Number 3 was home to Edward Johnson, he designed the typeface that was used across the London Underground System. Number 5 housed W H Hooper a leading wood engraver. Number 7 was home to T J Cobden Sanderson before Emery Walker moved in. 7A was used by the sculptor Eric Gill as a workshop. May Morris, daughter of William Morris, lived at number 8 with George Bernard Shaw as her lodger. Pro-Raphaelite Artist F G Stephens lived in number 10. And so it goes on, in all there were ten prominent artists making the most of the river views.
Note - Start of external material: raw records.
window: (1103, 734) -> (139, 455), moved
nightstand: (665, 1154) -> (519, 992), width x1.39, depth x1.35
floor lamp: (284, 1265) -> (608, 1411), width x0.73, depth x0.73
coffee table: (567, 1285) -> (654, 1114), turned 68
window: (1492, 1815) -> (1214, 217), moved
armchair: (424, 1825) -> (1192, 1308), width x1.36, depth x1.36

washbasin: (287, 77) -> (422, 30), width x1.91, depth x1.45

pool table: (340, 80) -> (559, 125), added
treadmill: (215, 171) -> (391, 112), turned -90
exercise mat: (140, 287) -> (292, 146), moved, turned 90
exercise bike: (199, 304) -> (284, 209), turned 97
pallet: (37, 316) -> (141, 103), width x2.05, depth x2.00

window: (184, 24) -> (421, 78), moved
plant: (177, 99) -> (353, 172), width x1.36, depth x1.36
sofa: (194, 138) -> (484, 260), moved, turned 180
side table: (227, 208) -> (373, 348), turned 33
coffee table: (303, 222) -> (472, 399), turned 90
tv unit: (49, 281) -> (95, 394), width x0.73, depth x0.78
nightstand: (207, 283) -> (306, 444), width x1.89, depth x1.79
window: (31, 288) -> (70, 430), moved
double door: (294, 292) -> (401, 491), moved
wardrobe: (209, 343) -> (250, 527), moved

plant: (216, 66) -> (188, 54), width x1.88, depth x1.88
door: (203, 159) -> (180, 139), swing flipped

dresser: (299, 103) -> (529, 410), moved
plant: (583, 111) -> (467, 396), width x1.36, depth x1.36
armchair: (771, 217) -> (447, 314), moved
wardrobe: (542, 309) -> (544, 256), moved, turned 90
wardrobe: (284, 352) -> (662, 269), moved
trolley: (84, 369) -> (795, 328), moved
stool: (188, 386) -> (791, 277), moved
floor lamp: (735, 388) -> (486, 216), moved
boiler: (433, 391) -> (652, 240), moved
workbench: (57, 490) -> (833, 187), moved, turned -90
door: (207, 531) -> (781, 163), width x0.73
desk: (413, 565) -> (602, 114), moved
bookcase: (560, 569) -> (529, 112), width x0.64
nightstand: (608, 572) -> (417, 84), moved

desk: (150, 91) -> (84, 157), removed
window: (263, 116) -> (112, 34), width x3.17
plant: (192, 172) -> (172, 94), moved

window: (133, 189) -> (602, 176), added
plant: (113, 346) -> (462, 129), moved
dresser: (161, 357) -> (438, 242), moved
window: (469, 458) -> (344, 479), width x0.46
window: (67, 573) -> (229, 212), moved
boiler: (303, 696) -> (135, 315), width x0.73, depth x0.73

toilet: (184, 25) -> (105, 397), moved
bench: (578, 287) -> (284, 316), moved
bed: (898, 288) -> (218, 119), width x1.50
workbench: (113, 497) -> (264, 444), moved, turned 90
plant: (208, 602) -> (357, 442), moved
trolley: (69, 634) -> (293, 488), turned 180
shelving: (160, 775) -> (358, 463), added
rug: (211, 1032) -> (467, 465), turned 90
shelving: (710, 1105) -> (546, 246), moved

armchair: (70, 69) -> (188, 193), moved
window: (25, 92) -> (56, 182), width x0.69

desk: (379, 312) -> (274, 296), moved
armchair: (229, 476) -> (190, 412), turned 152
VISITING EMERY WALKER’S HOUSE
7 Hammersmith Terrace, London W6 9TS, nearest tube Ravenscourt Park
Open: Thursday and Saturday March – November, pre booked tours 11am, 1pm and 3pm
7 Hammersmith Terrace is an old terraced house with many stairs and is not suitable for people who have difficulty with stairs. Due to the fragile nature of the contents small children are best left at home. Those tours are limited to 8 people due to the fragile nature of the contents of the house. Don’t let that put you off!
Whilst you are in the area you could stroll down the river bank to William Morris’s house now home to the William Morris Society and pop into The Dove pub for lunch. Whilst you eat look out over the spot where T J Cobden Sanderson tipped the font into Thames.